Certifications merely prove that you know one specialized thing. Being able to prove you know a lot of specialized things really isn’t the same as being able to prove you grok the underlying concept and can then learn any implementation.


This topic hits home with as all but two developers (including me) at my company are studying for microsoft certification. the problem i have with certs, is the same problem i have with standardized testing, your studying for a test. it’s all about memorization. most of the stuff your tested over, in at least, is stuff you will never use. And if you do use it, then you’ll more than likely find your answer from google not your certification.


I actually certified myself as a RHCE (red hat certified engineer)AFTER I got my job. It was a bonus to the education I was offered from my company.

I should also mention that the test for my certification was a practical one with lots of troubleshooting and I learned a lot studying for it and by doing the test.

But I agree with you all, experience beats certifications.


I tried to hire an accountant for my company’s finances. For some reason, I couldn’t find any that didn’t have certification.

I tried to hire an engineer to build me a bridge. For some reason, I couldn’t find any that didn’t have certification.

I tried to go to a doctor to get a checkup. For some reason, I couldn’t find any that didn’t have certification.

Yes, IT absolutely needs certifications. A governing body needs to hand out those certifications. The tests need to be hard.

I wouldn’t trust my car to an uncertified mechanic. Why the hell should I trust my company’s application to some IT d00d that claims he knows what they’re doing?

I’m tired of working with morons in the IT industry. I’m tired of reading blog article after blog article about how 99% or whatever of IT projects fail. I’m tired of hacks snaggling themselves into the IT industry from wherever just so that they can get a higher salary.

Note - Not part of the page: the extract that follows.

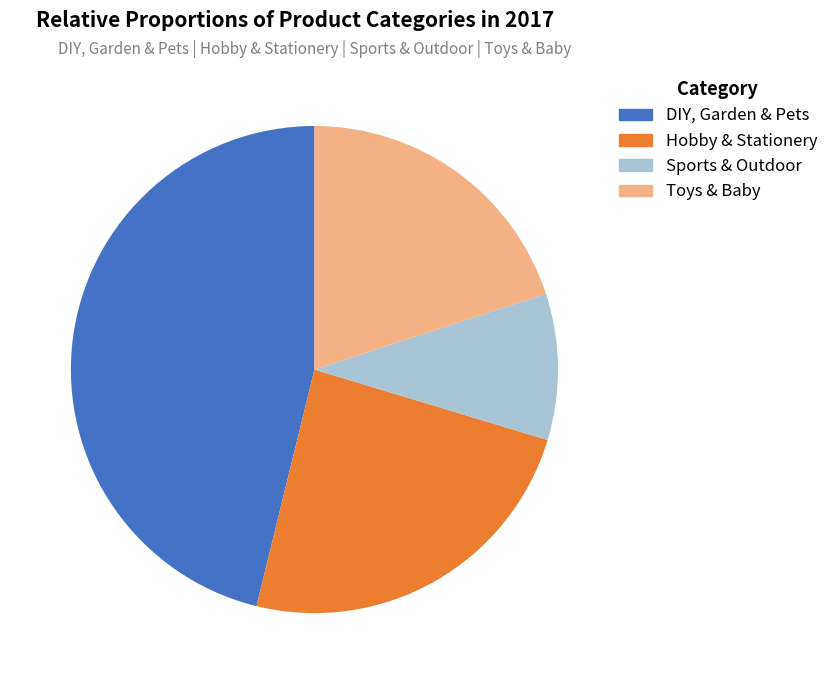

To the nearest percent, what portion does Toys & Baby represent?

20%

When I interview someone, I have to ask basic questions such as “What’s HTML?”. Most interviewees fail that question. That’s what the IT industry is riddled with. Posers. People who hang a shingle for business. How do I tell the good from the bad?


I agree, having certifications alone is worthless. It doesn’t hurt having certifications, though, if only to get past the HR part of the hiring stage.

Once you have an interview with people who actually know what they’re doing, then you show them examples.


I set little or no store by any sort of certification. Interviewing experience leads me to conclude that there is little or no correlation between candidates having a certification in such-and-such a technology and actually having the first idea about that technology when asked technical questions about it. The fact that the exams tend to be (a) multiple-choice and (b) as much focussed on tools (IDEs etc) than the actual concepts are also strong reasons to be skeptical.
It’s real-world experience and technical nous you want, things that can’t be vouchsafed by a piece of (electronic) paper.